PROBLEM DESCRIPTION: Output every entry exactly as written, but omit the pictures.

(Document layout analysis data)
-=-=-

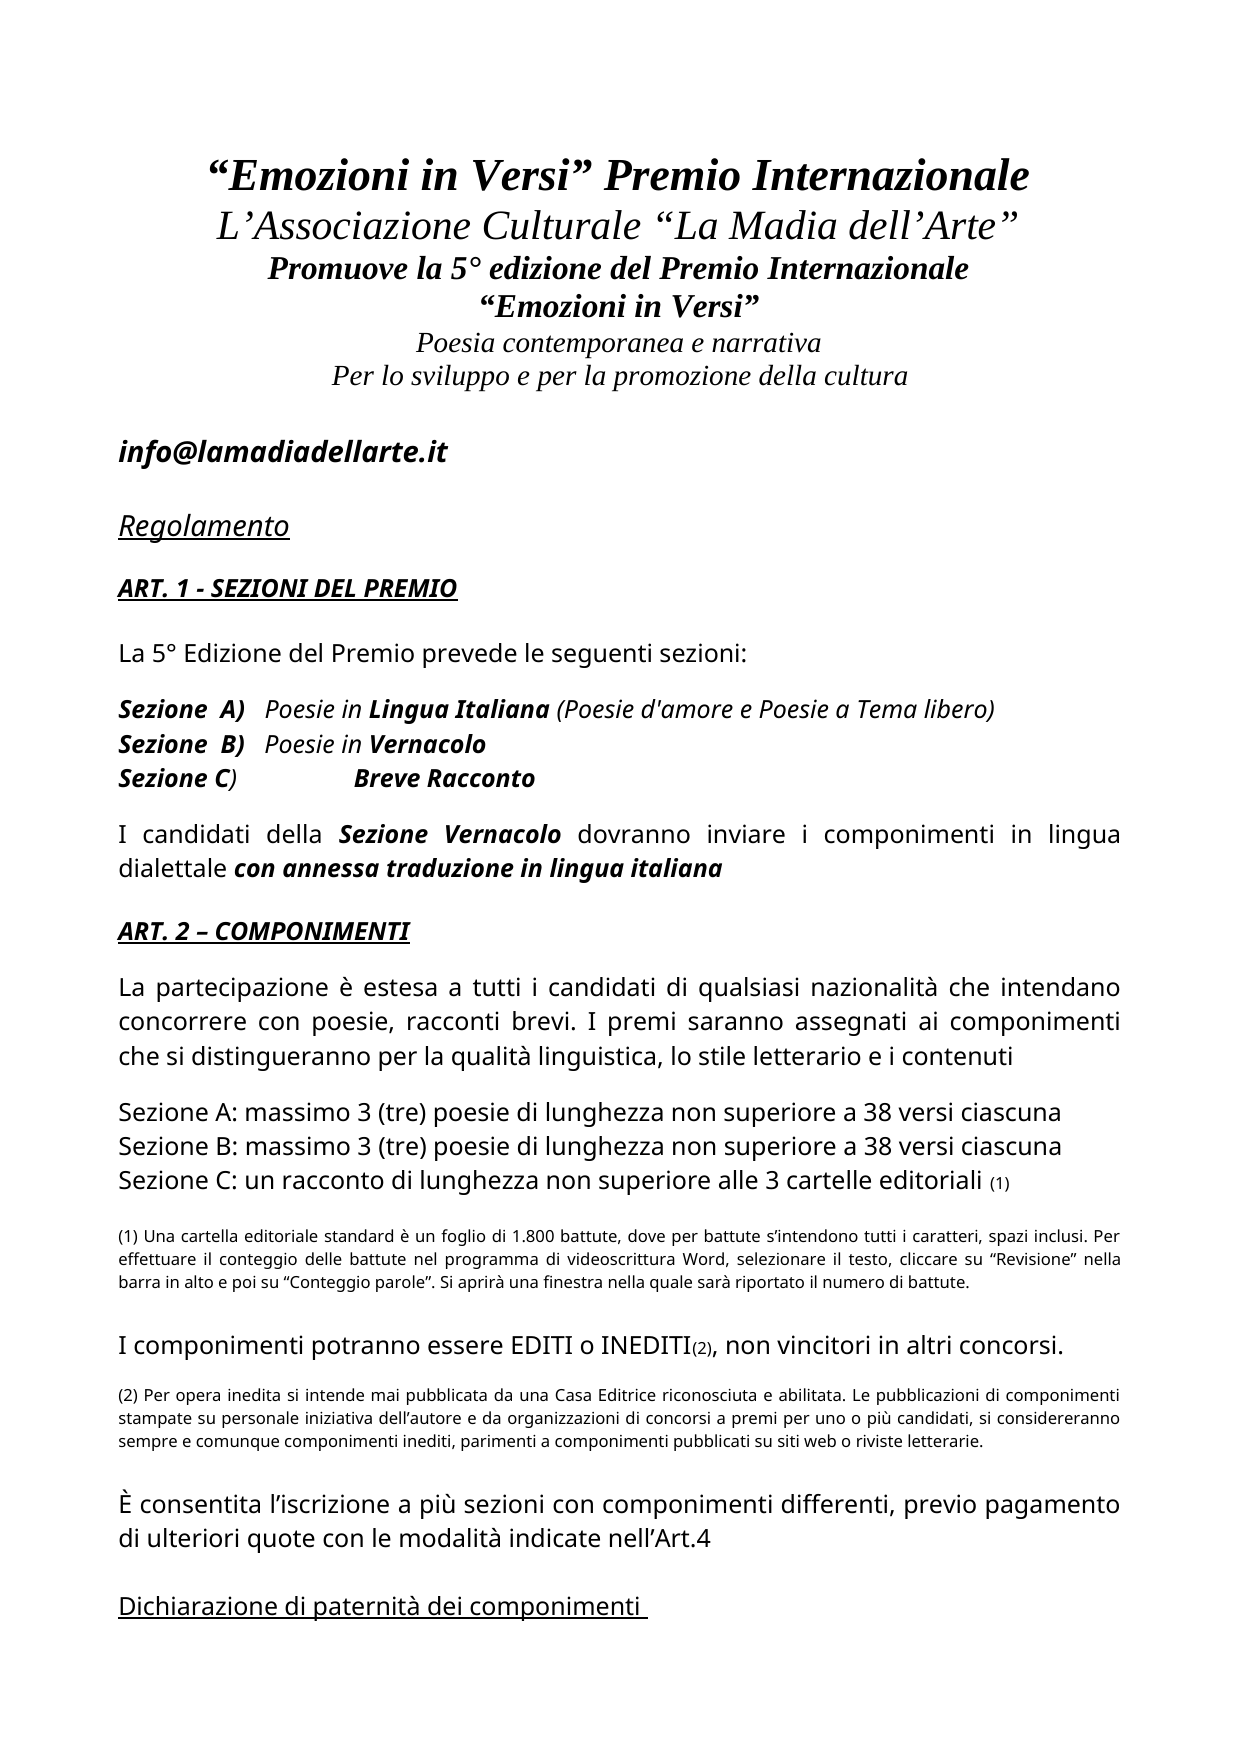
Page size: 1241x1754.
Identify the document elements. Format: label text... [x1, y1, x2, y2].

text Sezione A: massimo 3 (tre) poesie di lunghezza non superiore a 38 versi ciascuna [118, 1095, 1122, 1129]
text I candidati della Sezione Vernacolo dovranno inviare i componimenti in lingua dialettale con annessa traduzione in lingua italiana [118, 817, 1122, 885]
text Sezione B) Poesie in Vernacolo [118, 726, 1122, 760]
text Sezione B: massimo 3 (tre) poesie di lunghezza non superiore a 38 versi ciascuna [118, 1129, 1122, 1163]
text L’Associazione Culturale “La Madia dell’Arte” [118, 200, 1122, 248]
text Dichiarazione di paternità dei componimenti [118, 1588, 1122, 1622]
text “Emozioni in Versi” Premio Internazionale [118, 148, 1122, 200]
text ART. 2 – COMPONIMENTI [118, 913, 1122, 947]
text Sezione C) Breve Racconto [118, 760, 1122, 794]
text (2) Per opera inedita si intende mai pubblicata da una Casa Editrice riconosciuta e abilitata. Le pubblicazioni di componimenti stampate su personale iniziativa dell’autore e da organizzazioni di concorsi a premi per uno o più candidati, si considereranno sempre e comunque componimenti inediti, parimenti a componimenti pubblicati su siti web o riviste letterarie. [118, 1384, 1122, 1452]
text Poesia contemporanea e narrativa [118, 325, 1122, 358]
text La partecipazione è estesa a tutti i candidati di qualsiasi nazionalità che intendano concorrere con poesie, racconti brevi. I premi saranno assegnati ai componimenti che si distingueranno per la qualità linguistica, lo stile letterario e i contenuti [118, 970, 1122, 1072]
text Per lo sviluppo e per la promozione della cultura [118, 358, 1122, 392]
text ART. 1 - SEZIONI DEL PREMIO [118, 570, 1122, 604]
text info@lamadiadellarte.it [118, 432, 1122, 471]
text Sezione A) Poesie in Lingua Italiana (Poesie d'amore e Poesie a Tema libero) [118, 692, 1122, 726]
text Promuove la 5° edizione del Premio Internazionale “Emozioni in Versi” [118, 248, 1122, 325]
text La 5° Edizione del Premio prevede le seguenti sezioni: [118, 635, 1122, 669]
text Sezione C: un racconto di lunghezza non superiore alle 3 cartelle editoriali (1) [118, 1163, 1122, 1197]
text I componimenti potranno essere EDITI o INEDITI(2), non vincitori in altri concorsi. [118, 1327, 1122, 1361]
text È consentita l’iscrizione a più sezioni con componimenti differenti, previo pagamento di ulteriori quote con le modalità indicate nell’Art.4 [118, 1486, 1122, 1554]
text (1) Una cartella editoriale standard è un foglio di 1.800 battute, dove per battute s’intendono tutti i caratteri, spazi inclusi. Per effettuare il conteggio delle battute nel programma di videoscrittura Word, selezionare il testo, cliccare su “Revisione” nella barra in alto e poi su “Conteggio parole”. Si aprirà una finestra nella quale sarà riportato il numero di battute. [118, 1225, 1122, 1293]
text Regolamento [118, 505, 1122, 544]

-=-=-

EXPECTED ANSWER:
Page size: 1241x1754.
Identify the document elements. Format: label text... [x1, y1, x2, y2].

text Sezione A: massimo 3 (tre) poesie di lunghezza non superiore a 38 versi ciascuna [118, 1095, 1122, 1129]
text I candidati della Sezione Vernacolo dovranno inviare i componimenti in lingua dialettale con annessa traduzione in lingua italiana [118, 817, 1122, 885]
text Sezione B) Poesie in Vernacolo [118, 726, 1122, 760]
text Sezione B: massimo 3 (tre) poesie di lunghezza non superiore a 38 versi ciascuna [118, 1129, 1122, 1163]
text L’Associazione Culturale “La Madia dell’Arte” [118, 200, 1122, 248]
text Dichiarazione di paternità dei componimenti [118, 1588, 1122, 1622]
text “Emozioni in Versi” Premio Internazionale [118, 148, 1122, 200]
text ART. 2 – COMPONIMENTI [118, 913, 1122, 947]
text Sezione C) Breve Racconto [118, 760, 1122, 794]
text (2) Per opera inedita si intende mai pubblicata da una Casa Editrice riconosciuta e abilitata. Le pubblicazioni di componimenti stampate su personale iniziativa dell’autore e da organizzazioni di concorsi a premi per uno o più candidati, si considereranno sempre e comunque componimenti inediti, parimenti a componimenti pubblicati su siti web o riviste letterarie. [118, 1384, 1122, 1452]
text Poesia contemporanea e narrativa [118, 325, 1122, 358]
text La partecipazione è estesa a tutti i candidati di qualsiasi nazionalità che intendano concorrere con poesie, racconti brevi. I premi saranno assegnati ai componimenti che si distingueranno per la qualità linguistica, lo stile letterario e i contenuti [118, 970, 1122, 1072]
text Per lo sviluppo e per la promozione della cultura [118, 358, 1122, 392]
text ART. 1 - SEZIONI DEL PREMIO [118, 570, 1122, 604]
text info@lamadiadellarte.it [118, 432, 1122, 471]
text Sezione A) Poesie in Lingua Italiana (Poesie d'amore e Poesie a Tema libero) [118, 692, 1122, 726]
text Promuove la 5° edizione del Premio Internazionale “Emozioni in Versi” [118, 248, 1122, 325]
text La 5° Edizione del Premio prevede le seguenti sezioni: [118, 635, 1122, 669]
text Sezione C: un racconto di lunghezza non superiore alle 3 cartelle editoriali (1) [118, 1163, 1122, 1197]
text I componimenti potranno essere EDITI o INEDITI(2), non vincitori in altri concorsi. [118, 1327, 1122, 1361]
text È consentita l’iscrizione a più sezioni con componimenti differenti, previo pagamento di ulteriori quote con le modalità indicate nell’Art.4 [118, 1486, 1122, 1554]
text (1) Una cartella editoriale standard è un foglio di 1.800 battute, dove per battute s’intendono tutti i caratteri, spazi inclusi. Per effettuare il conteggio delle battute nel programma di videoscrittura Word, selezionare il testo, cliccare su “Revisione” nella barra in alto e poi su “Conteggio parole”. Si aprirà una finestra nella quale sarà riportato il numero di battute. [118, 1225, 1122, 1293]
text Regolamento [118, 505, 1122, 544]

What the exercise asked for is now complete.